En 2002, Nicolas Sarkozy porte plainte contre un texte publié dans le magazine de La Rumeur.
"Ca y est, les partisans chevronnés du tout sécuritaire sont lâchés. La bride au cou n’est plus et l’air du temps commande aux hommes modernes de prendre le taureau par les couilles. Postés sur leurs pattes arrières, les babines retroussées sur des crocs ruisselant d’écume, les défenseurs de « l’ordre » se disputent à grands coups de mâchoires un mannequin de chiffon affublé d’une caquette Lacoste.
Sociologues et universitaires agrippés aux mamelles du ministère de l’intérieur, juristes ventrus du monde pénal, flics au bord de la crise de nerfs en réclamation de nouveaux droits, conseillers disciplinaires en zone d’éducation prioritaire, experts patentés en violences urbaines, missionnaires parlementaires en barbe blanche, journalistes dociles, reporters et cinéastes de « l’extrême », philosophes amateurs des garden-parties de l’Elysée, idéologues du marché triomphant et autres laquais de la plus-value ; et bien évidemment, la cohorte des responsables politiques candidats au poste de premier illusionniste de France... tous, jour après jour, font tinter en prime-time le même son de cloche braillard :
« Tolérance zéro » !!! ` « Rétablissement de l’ordre républicain bafoué dans ces cités où la police ne va plus ».
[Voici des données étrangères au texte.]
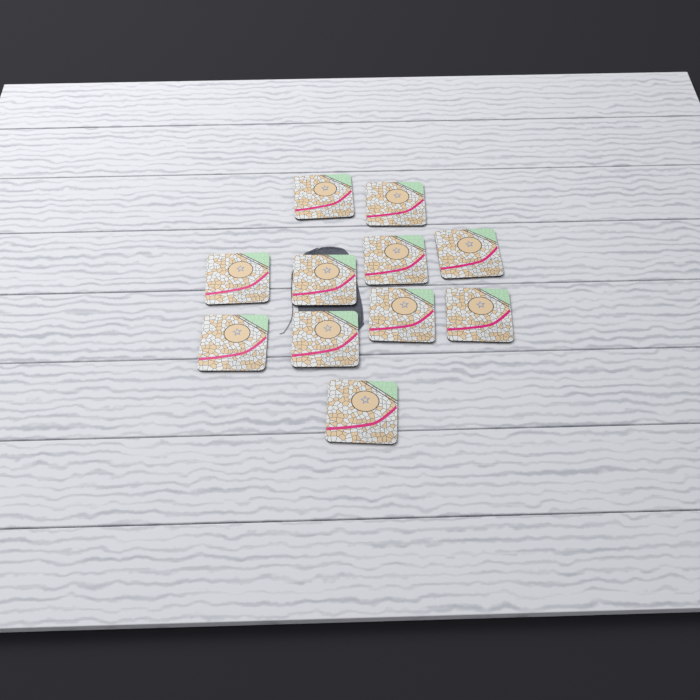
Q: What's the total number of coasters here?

Ils sont unanimes et hurlent jusqu’à saturation, à longueur d’ondes et d’antenne, qu’il faut « oser » la guerre du « courage civique » face aux hordes de « nouveaux barbares » qui infestent la périphérie de nos villes. Qu’on en finisse avec le diable !!! l’ennemi intérieur, fourbe et infâme, s’est immiscé jusque dans nos campagnes et y a pris position. Ne craignons pas les contrats locaux de sécurité, les couvre-feux, l’abaissement de l’âge pénal à 13 ans, l’ouverture de nouveaux centres de détention pour mineurs, la suppression des allocations familiales aux familles de délinquants... Que la caillera se le tienne pour dit, la République ne laissera pas sombrer le pays dans le chaos apocalyptique des vols de portables, du recel d’autoradios ou du deal de shit sous fond de rodéos nocturnes...
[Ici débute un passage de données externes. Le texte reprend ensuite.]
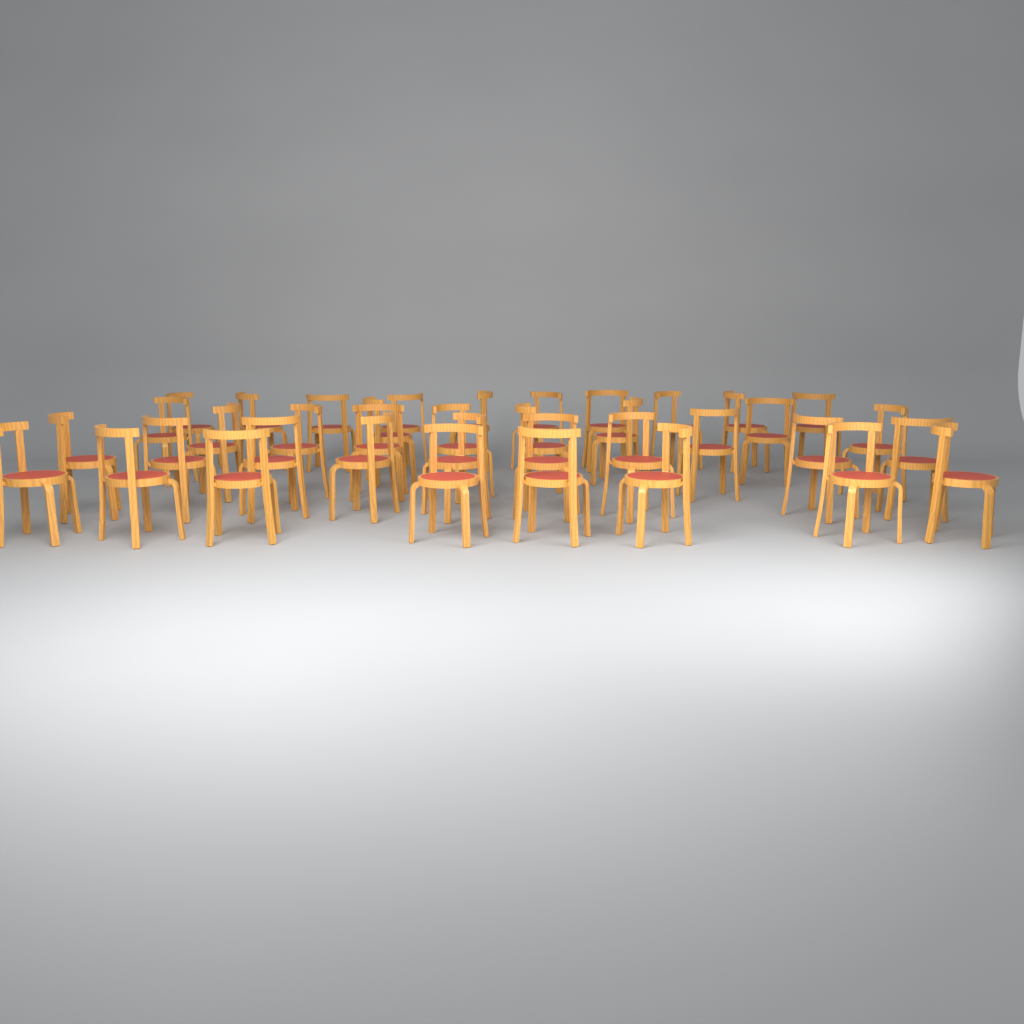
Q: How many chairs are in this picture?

La République menacée, la République atteinte mais la République debout !!! Quelle leçon d’héroïsme ! Quelle lucidité d’analyse ! Et quel formidable écran de fumée !! A la table des grand-messes, la misère poudreuse et les guenilles post-coloniales de nos quartiers sont le festin des élites. Sous les assauts répétés des faiseurs d’opinion, les phénomènes de délinquance deviennent de strictes questions policières de maintien de l’ordre ; les quartiers en danger se muent en quartiers dangereux dont il faut se protéger par tous les moyens ; et les familles immigrées victimes de la ségrégation et du chômage massif, endossent la responsabilité du « malaise national ».
La crème des auteurs de la pensée sécuritaire joue à l’idiot à qui on montre la lune du doigt et qui regarde le doigt. Exit les causes économiques profondes. Exit les déterminismes sociologiques. Exit le risque que le débat prenne un jour l’aspect d’un réquisitoire contre les vrais pourvoyeurs d’insécurité : ceux-là même qui ont réduit des centaines de milliers de famille à vivre avec 4000 francs par mois ; ceux-là même qui appellent de leurs vœux les plus chers la marche forcée vers « l’économie de marché débridée ».
Nous ne lirons pas, dans la presse respectable, que les banlieues populaires ont été, depuis une vingtaine d’années, complètement éventrées par les mesures économiques et sociales décidées depuis les plus hautes sphères de l’Etat et du patronat pour pallier à la crise sans toucher à leur coffre-fort.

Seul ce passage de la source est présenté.